• Work task: In the entries below, begin at the line with "Afin de ne pas" and stop after the line with "En cas d’annulation/suppression"; output those lines exactly and omit the pictures.

• Data to process:
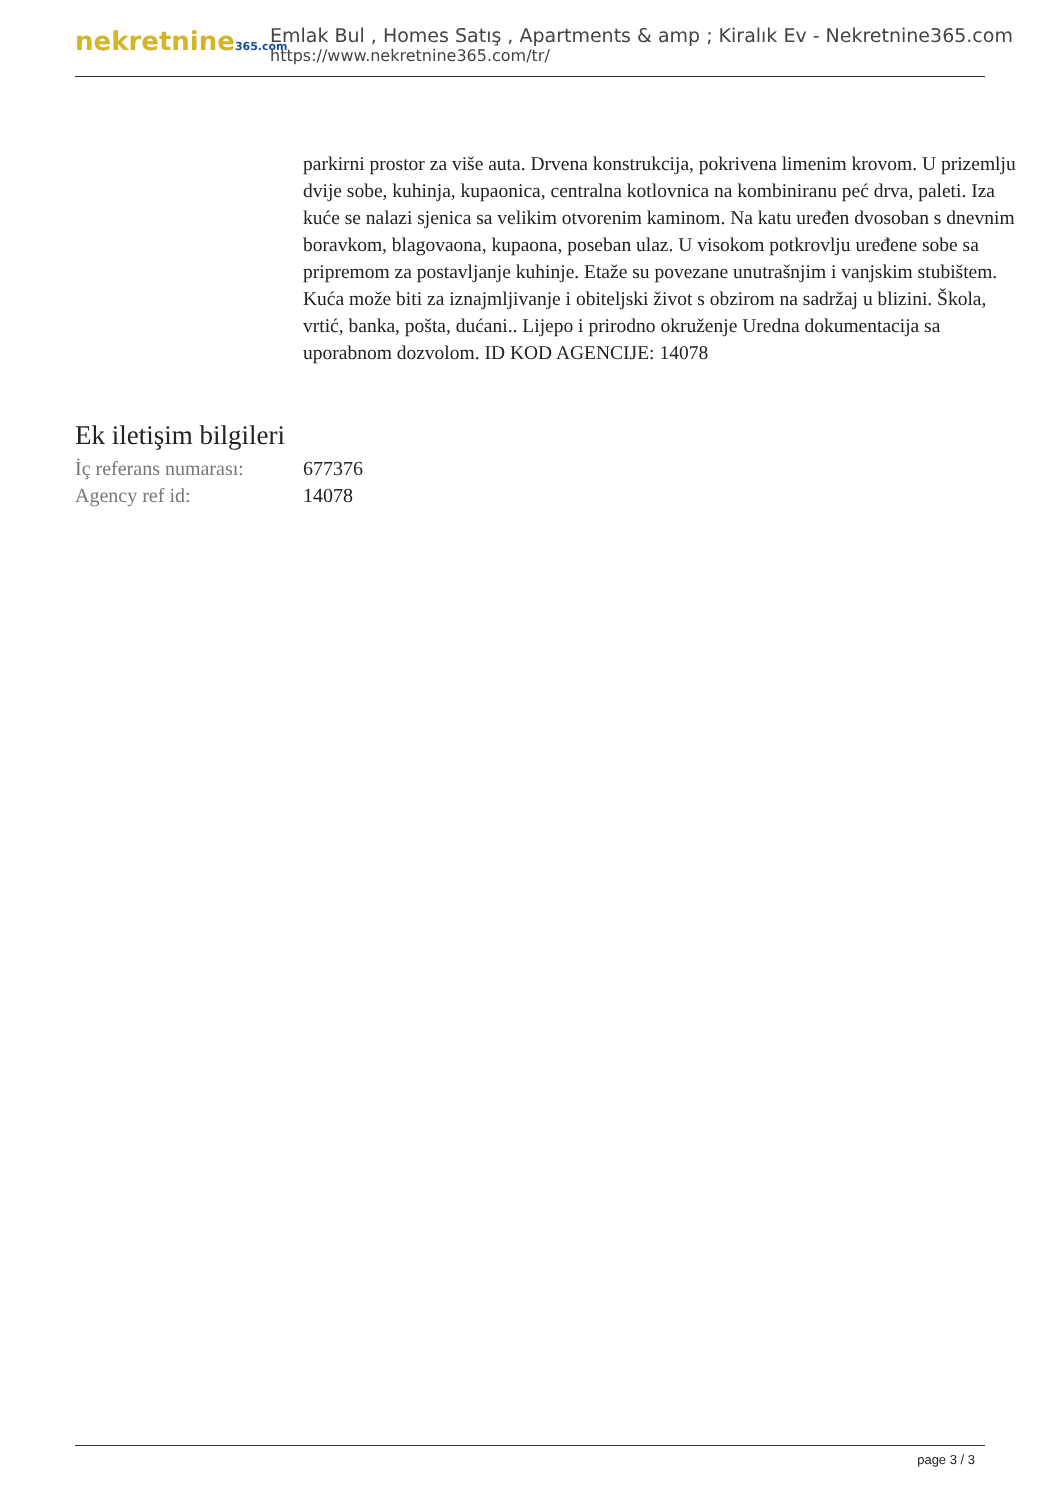nekretnine365.com
Emlak Bul , Homes Satış , Apartments & amp ; Kiralık Ev - Nekretnine365.com
https://www.nekretnine365.com/tr/
parkirni prostor za više auta. Drvena konstrukcija, pokrivena limenim krovom. U prizemlju dvije sobe, kuhinja, kupaonica, centralna kotlovnica na kombiniranu peć drva, paleti. Iza kuće se nalazi sjenica sa velikim otvorenim kaminom. Na katu uređen dvosoban s dnevnim boravkom, blagovaona, kupaona, poseban ulaz. U visokom potkrovlju uređene sobe sa pripremom za postavljanje kuhinje. Etaže su povezane unutrašnjim i vanjskim stubištem. Kuća može biti za iznajmljivanje i obiteljski život s obzirom na sadržaj u blizini. Škola, vrtić, banka, pošta, dućani.. Lijepo i prirodno okruženje Uredna dokumentacija sa uporabnom dozvolom. ID KOD AGENCIJE: 14078
Ek iletişim bilgileri
İç referans numarası: 677376
Agency ref id: 14078
page 3 / 3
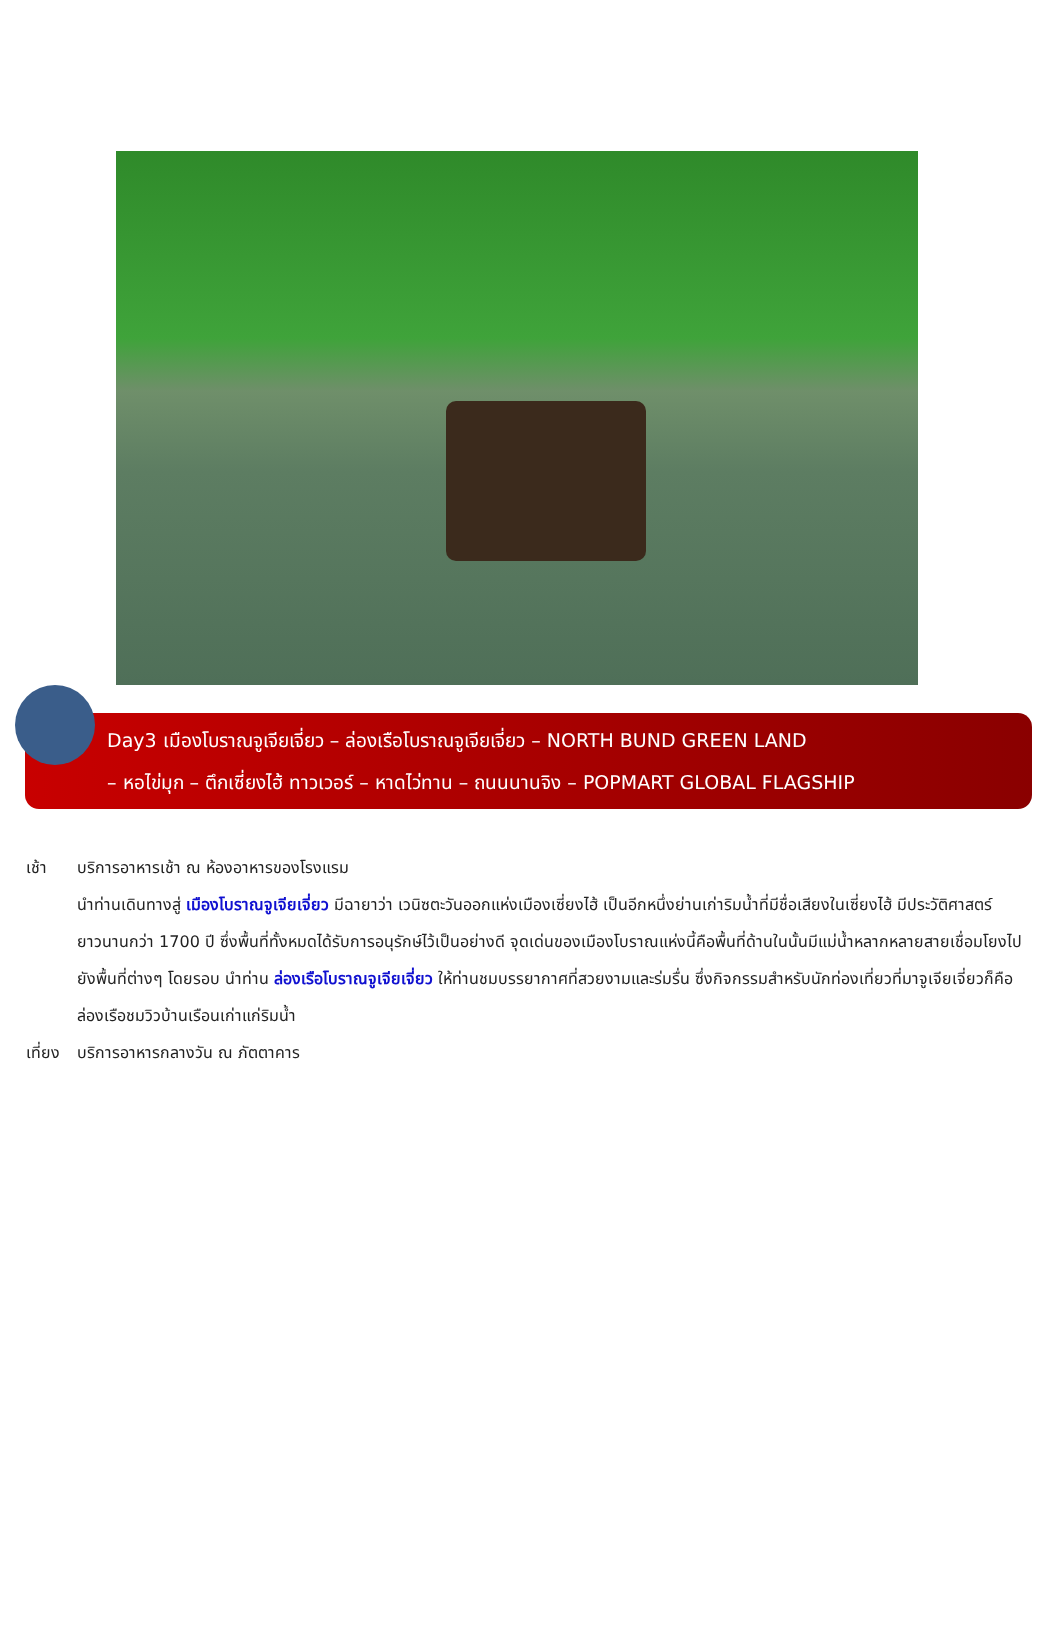Day3 เมืองโบราณจูเจียเจี่ยว – ล่องเรือโบราณจูเจียเจี่ยว – NORTH BUND GREEN LAND
– หอไข่มุก – ตึกเซี่ยงไฮ้ ทาวเวอร์ – หาดไว่ทาน – ถนนนานจิง – POPMART GLOBAL FLAGSHIP
เช้า บริการอาหารเช้า ณ ห้องอาหารของโรงแรม
นำท่านเดินทางสู่ เมืองโบราณจูเจียเจี่ยว มีฉายาว่า เวนิซตะวันออกแห่งเมืองเซี่ยงไฮ้ เป็นอีกหนึ่งย่านเก่าริมน้ำที่มีชื่อเสียงในเซี่ยงไฮ้ มีประวัติศาสตร์ยาวนานกว่า 1700 ปี ซึ่งพื้นที่ทั้งหมดได้รับการอนุรักษ์ไว้เป็นอย่างดี จุดเด่นของเมืองโบราณแห่งนี้คือพื้นที่ด้านในนั้นมีแม่น้ำหลากหลายสายเชื่อมโยงไปยังพื้นที่ต่างๆ โดยรอบ นำท่าน ล่องเรือโบราณจูเจียเจี่ยว ให้ท่านชมบรรยากาศที่สวยงามและร่มรื่น ซึ่งกิจกรรมสำหรับนักท่องเที่ยวที่มาจูเจียเจี่ยวก็คือล่องเรือชมวิวบ้านเรือนเก่าแก่ริมน้ำ
เที่ยง
บริการอาหารกลางวัน ณ ภัตตาคาร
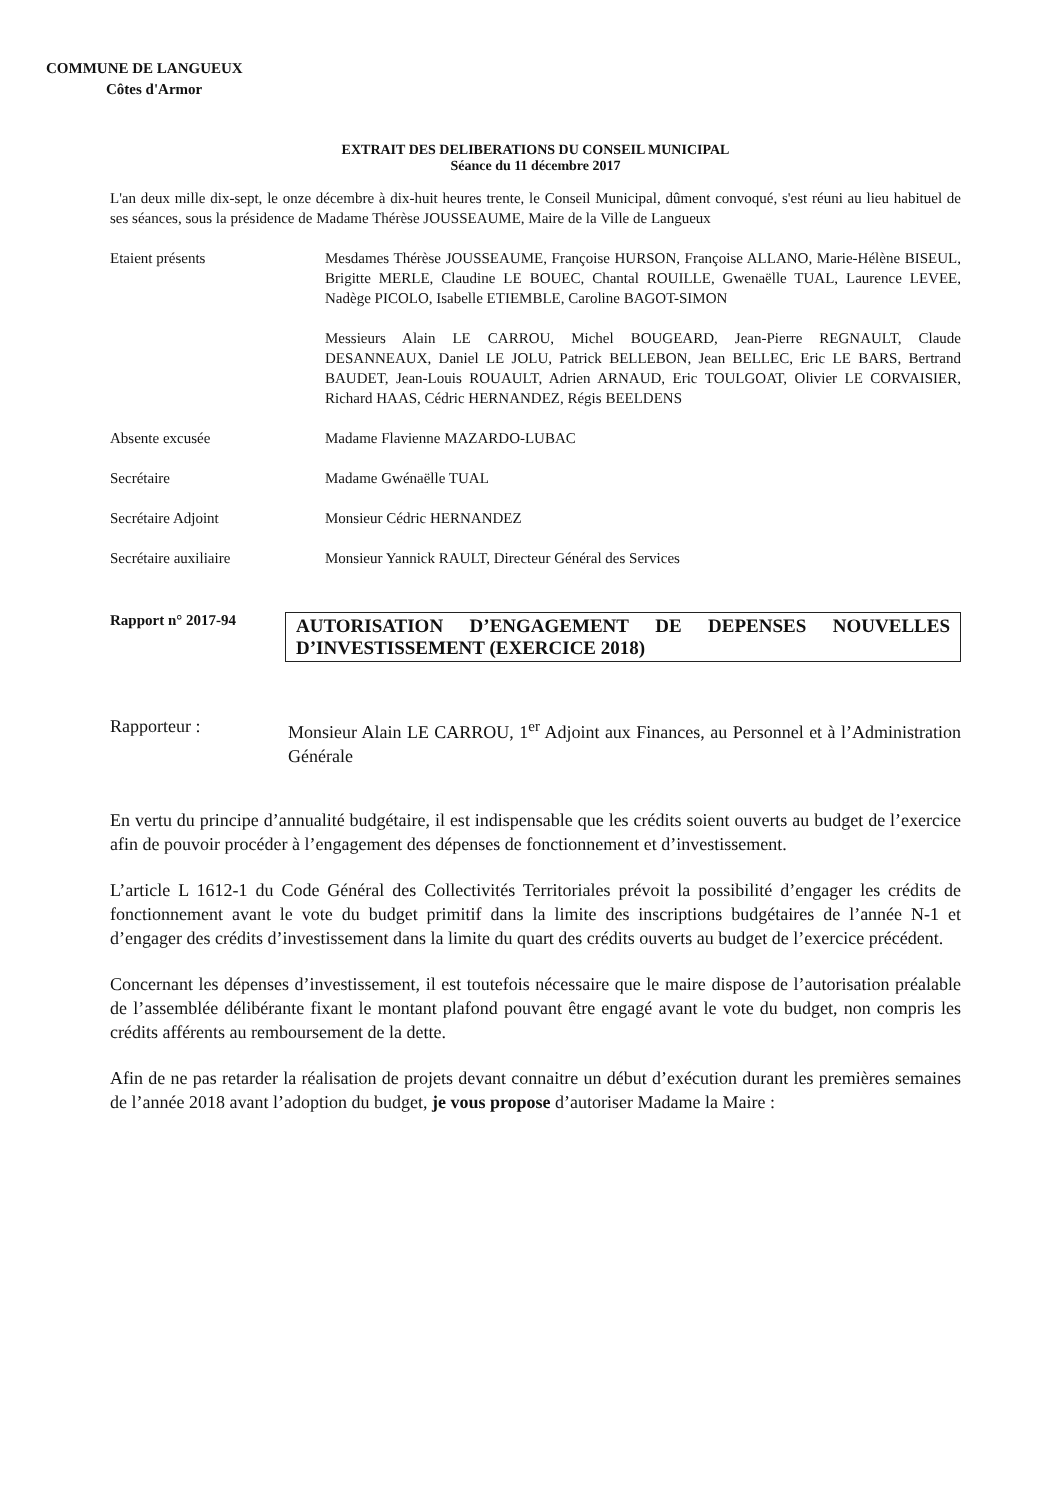COMMUNE DE LANGUEUX
Côtes d'Armor
EXTRAIT DES DELIBERATIONS DU CONSEIL MUNICIPAL
Séance du 11 décembre 2017
L'an deux mille dix-sept, le onze décembre à dix-huit heures trente, le Conseil Municipal, dûment convoqué, s'est réuni au lieu habituel de ses séances, sous la présidence de Madame Thérèse JOUSSEAUME, Maire de la Ville de Langueux
Etaient présents Mesdames Thérèse JOUSSEAUME, Françoise HURSON, Françoise ALLANO, Marie-Hélène BISEUL, Brigitte MERLE, Claudine LE BOUEC, Chantal ROUILLE, Gwenaëlle TUAL, Laurence LEVEE, Nadège PICOLO, Isabelle ETIEMBLE, Caroline BAGOT-SIMON
Messieurs Alain LE CARROU, Michel BOUGEARD, Jean-Pierre REGNAULT, Claude DESANNEAUX, Daniel LE JOLU, Patrick BELLEBON, Jean BELLEC, Eric LE BARS, Bertrand BAUDET, Jean-Louis ROUAULT, Adrien ARNAUD, Eric TOULGOAT, Olivier LE CORVAISIER, Richard HAAS, Cédric HERNANDEZ, Régis BEELDENS
Absente excusée Madame Flavienne MAZARDO-LUBAC
Secrétaire Madame Gwénaëlle TUAL
Secrétaire Adjoint Monsieur Cédric HERNANDEZ
Secrétaire auxiliaire Monsieur Yannick RAULT, Directeur Général des Services
Rapport n° 2017-94
AUTORISATION D’ENGAGEMENT DE DEPENSES NOUVELLES D’INVESTISSEMENT (EXERCICE 2018)
Rapporteur : Monsieur Alain LE CARROU, 1<sup>er</sup> Adjoint aux Finances, au Personnel et à l’Administration Générale
En vertu du principe d’annualité budgétaire, il est indispensable que les crédits soient ouverts au budget de l’exercice afin de pouvoir procéder à l’engagement des dépenses de fonctionnement et d’investissement.
L’article L 1612-1 du Code Général des Collectivités Territoriales prévoit la possibilité d’engager les crédits de fonctionnement avant le vote du budget primitif dans la limite des inscriptions budgétaires de l’année N-1 et d’engager des crédits d’investissement dans la limite du quart des crédits ouverts au budget de l’exercice précédent.
Concernant les dépenses d’investissement, il est toutefois nécessaire que le maire dispose de l’autorisation préalable de l’assemblée délibérante fixant le montant plafond pouvant être engagé avant le vote du budget, non compris les crédits afférents au remboursement de la dette.
Afin de ne pas retarder la réalisation de projets devant connaitre un début d’exécution durant les premières semaines de l’année 2018 avant l’adoption du budget, je vous propose d’autoriser Madame la Maire :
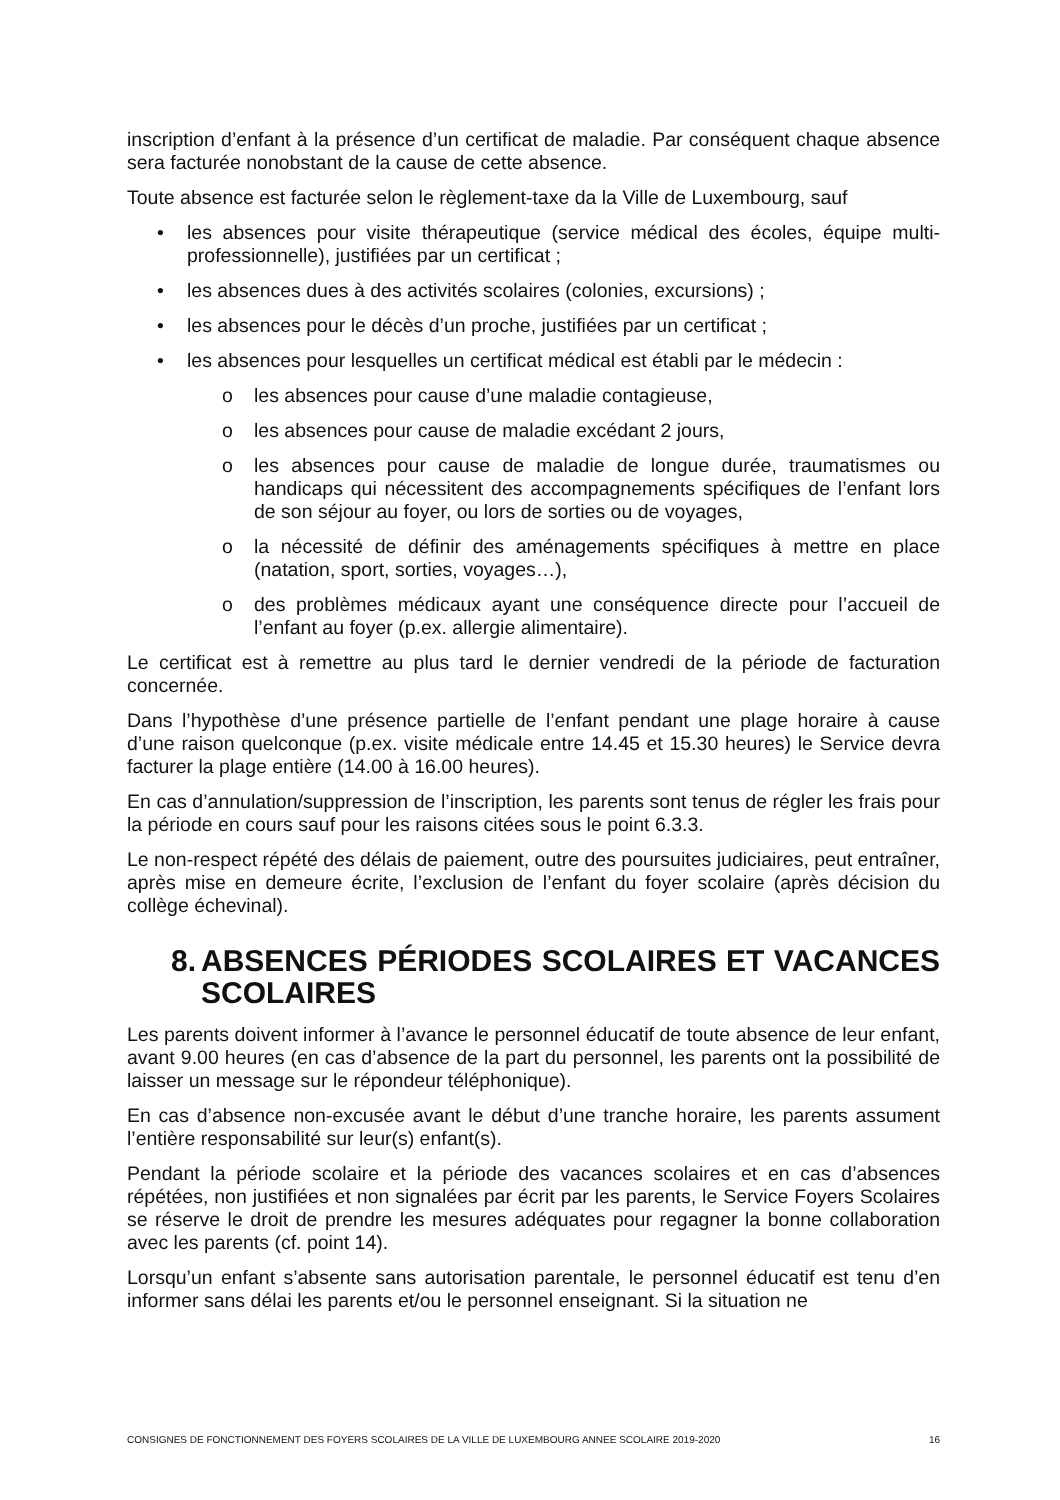inscription d’enfant à la présence d’un certificat de maladie. Par conséquent chaque absence sera facturée nonobstant de la cause de cette absence.
Toute absence est facturée selon le règlement-taxe da la Ville de Luxembourg, sauf
• les absences pour visite thérapeutique (service médical des écoles, équipe multi-professionnelle), justifiées par un certificat ;
• les absences dues à des activités scolaires (colonies, excursions) ;
• les absences pour le décès d’un proche, justifiées par un certificat ;
• les absences pour lesquelles un certificat médical est établi par le médecin :
o les absences pour cause d’une maladie contagieuse,
o les absences pour cause de maladie excédant 2 jours,
o les absences pour cause de maladie de longue durée, traumatismes ou handicaps qui nécessitent des accompagnements spécifiques de l’enfant lors de son séjour au foyer, ou lors de sorties ou de voyages,
o la nécessité de définir des aménagements spécifiques à mettre en place (natation, sport, sorties, voyages…),
o des problèmes médicaux ayant une conséquence directe pour l’accueil de l’enfant au foyer (p.ex. allergie alimentaire).
Le certificat est à remettre au plus tard le dernier vendredi de la période de facturation concernée.
Dans l’hypothèse d’une présence partielle de l’enfant pendant une plage horaire à cause d’une raison quelconque (p.ex. visite médicale entre 14.45 et 15.30 heures) le Service devra facturer la plage entière (14.00 à 16.00 heures).
En cas d’annulation/suppression de l’inscription, les parents sont tenus de régler les frais pour la période en cours sauf pour les raisons citées sous le point 6.3.3.
Le non-respect répété des délais de paiement, outre des poursuites judiciaires, peut entraîner, après mise en demeure écrite, l’exclusion de l’enfant du foyer scolaire (après décision du collège échevinal).
8. ABSENCES PÉRIODES SCOLAIRES ET VACANCES SCOLAIRES
Les parents doivent informer à l’avance le personnel éducatif de toute absence de leur enfant, avant 9.00 heures (en cas d’absence de la part du personnel, les parents ont la possibilité de laisser un message sur le répondeur téléphonique).
En cas d’absence non-excusée avant le début d’une tranche horaire, les parents assument l’entière responsabilité sur leur(s) enfant(s).
Pendant la période scolaire et la période des vacances scolaires et en cas d’absences répétées, non justifiées et non signalées par écrit par les parents, le Service Foyers Scolaires se réserve le droit de prendre les mesures adéquates pour regagner la bonne collaboration avec les parents (cf. point 14).
Lorsqu’un enfant s’absente sans autorisation parentale, le personnel éducatif est tenu d’en informer sans délai les parents et/ou le personnel enseignant. Si la situation ne
CONSIGNES DE FONCTIONNEMENT DES FOYERS SCOLAIRES DE LA VILLE DE LUXEMBOURG ANNEE SCOLAIRE 2019-2020 16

• Exercise output:
Afin de ne pas retarder la réalisation de projets devant connaitre un début d’exécution durant les premières semaines de l’année 2018 avant l’adoption du budget, je vous propose d’autoriser Madame la Maire :
inscription d’enfant à la présence d’un certificat de maladie. Par conséquent chaque absence sera facturée nonobstant de la cause de cette absence.
Toute absence est facturée selon le règlement-taxe da la Ville de Luxembourg, sauf
• les absences pour visite thérapeutique (service médical des écoles, équipe multi-professionnelle), justifiées par un certificat ;
• les absences dues à des activités scolaires (colonies, excursions) ;
• les absences pour le décès d’un proche, justifiées par un certificat ;
• les absences pour lesquelles un certificat médical est établi par le médecin :
o les absences pour cause d’une maladie contagieuse,
o les absences pour cause de maladie excédant 2 jours,
o les absences pour cause de maladie de longue durée, traumatismes ou handicaps qui nécessitent des accompagnements spécifiques de l’enfant lors de son séjour au foyer, ou lors de sorties ou de voyages,
o la nécessité de définir des aménagements spécifiques à mettre en place (natation, sport, sorties, voyages…),
o des problèmes médicaux ayant une conséquence directe pour l’accueil de l’enfant au foyer (p.ex. allergie alimentaire).
Le certificat est à remettre au plus tard le dernier vendredi de la période de facturation concernée.
Dans l’hypothèse d’une présence partielle de l’enfant pendant une plage horaire à cause d’une raison quelconque (p.ex. visite médicale entre 14.45 et 15.30 heures) le Service devra facturer la plage entière (14.00 à 16.00 heures).
En cas d’annulation/suppression de l’inscription, les parents sont tenus de régler les frais pour la période en cours sauf pour les raisons citées sous le point 6.3.3.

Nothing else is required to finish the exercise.